Cosmic ray acceleration and Balmer emission from RCW 86 (G315.4 – 2.3)

¹ INAF – Osservatorio Astrofisico di Arcetri, Largo E. Fermi 5, 50125 Firenze, Italy
e-mail: morlino@arcetri.astro.it
² APC, AstroParticule et Cosmologie, Université Paris Diderot, CNRS/IN2P3, CEA/Irfu, Observatoire de Paris, Sorbonne Paris Cité, 10 rue Alice Domon et Léonie Duquet, 75205 Paris Cedex 13, France
³ INFN – Gran Sasso Science Institute, viale F. Crispi 7, 67100, L’Aquila, Italy

Received: 5 November 2013
Accepted: 11 December 2013

Abstract

Context. Observation of Balmer lines from the region around the forward shock of supernova remnants (SNRs) may provide valuable information on the shock dynamics and the efficiency of particle acceleration at the shock.

Aims. We calculated the Balmer line emission and the shape of the broad Balmer line for parameter values suitable for SNR RCW 86 (G315.4 – 2.3) as a function of the cosmic-ray (CR) acceleration efficiency and of the level of thermal equilibration between electrons and protons behind the shock. This calculation aims at using the width of the broad Balmer-line emission to infer the CR acceleration efficiency in this remnant.
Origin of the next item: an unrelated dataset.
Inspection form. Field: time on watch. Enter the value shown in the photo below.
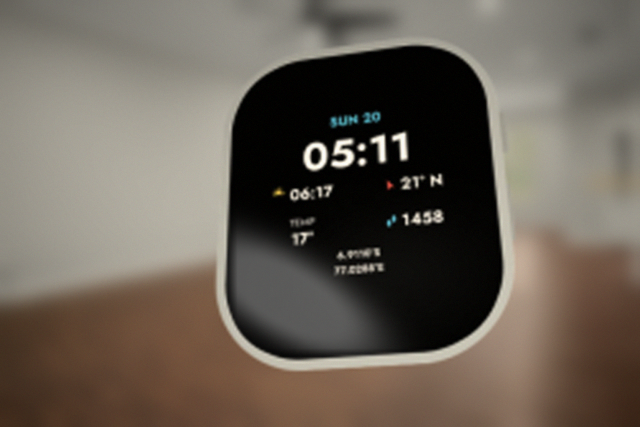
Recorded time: 5:11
Methods. We used the recently developed non linear theory of diffusive shock-acceleration in the presence of neutrals. The semianalytical approach we developed includes a description of magnetic field amplification as due to resonant streaming instability, the dynamical reaction of accelerated particles and the turbulent magnetic field on the shock, and all channels of interaction between neutral hydrogen atoms and background ions that are relevant for the shock dynamics.
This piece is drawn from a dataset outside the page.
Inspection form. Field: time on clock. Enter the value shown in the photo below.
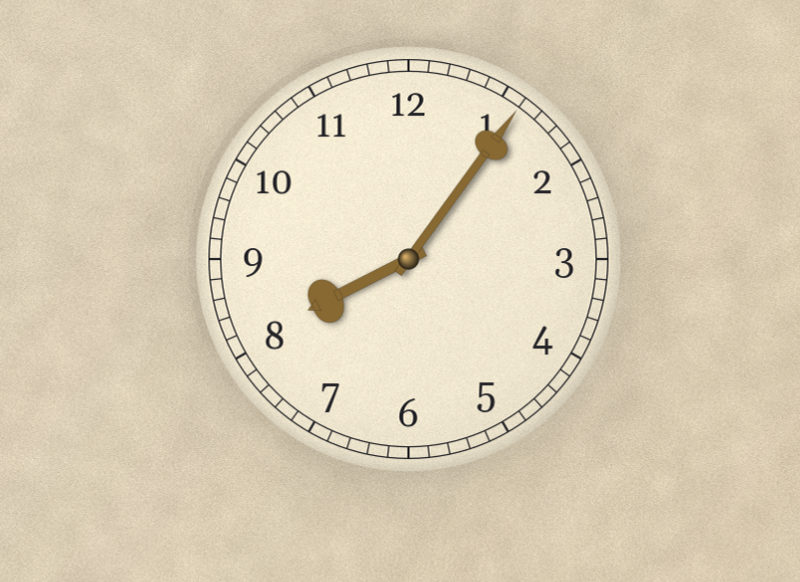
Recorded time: 8:06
Results. We derived the CR acceleration efficiency in the SNR RCW 86 from the Balmer emission. Since our calculation used recent measurements of the shock proper motion, the results depend on the assumed distance to Earth. For a distance of 2 kpc the measured width of the broad Balmer line is compatible with the absence of CR acceleration. For a distance of 2.5 kpc, which is a widely used value in current literature, a CR acceleration efficiency of 5–30% is obtained, depending upon the electron-ion equilibration and the ionization fraction upstream of the shock. By combining information on Balmer emission with the measured value of the downstream electron temperature, we constrain the CR acceleration efficiency to be ~20%.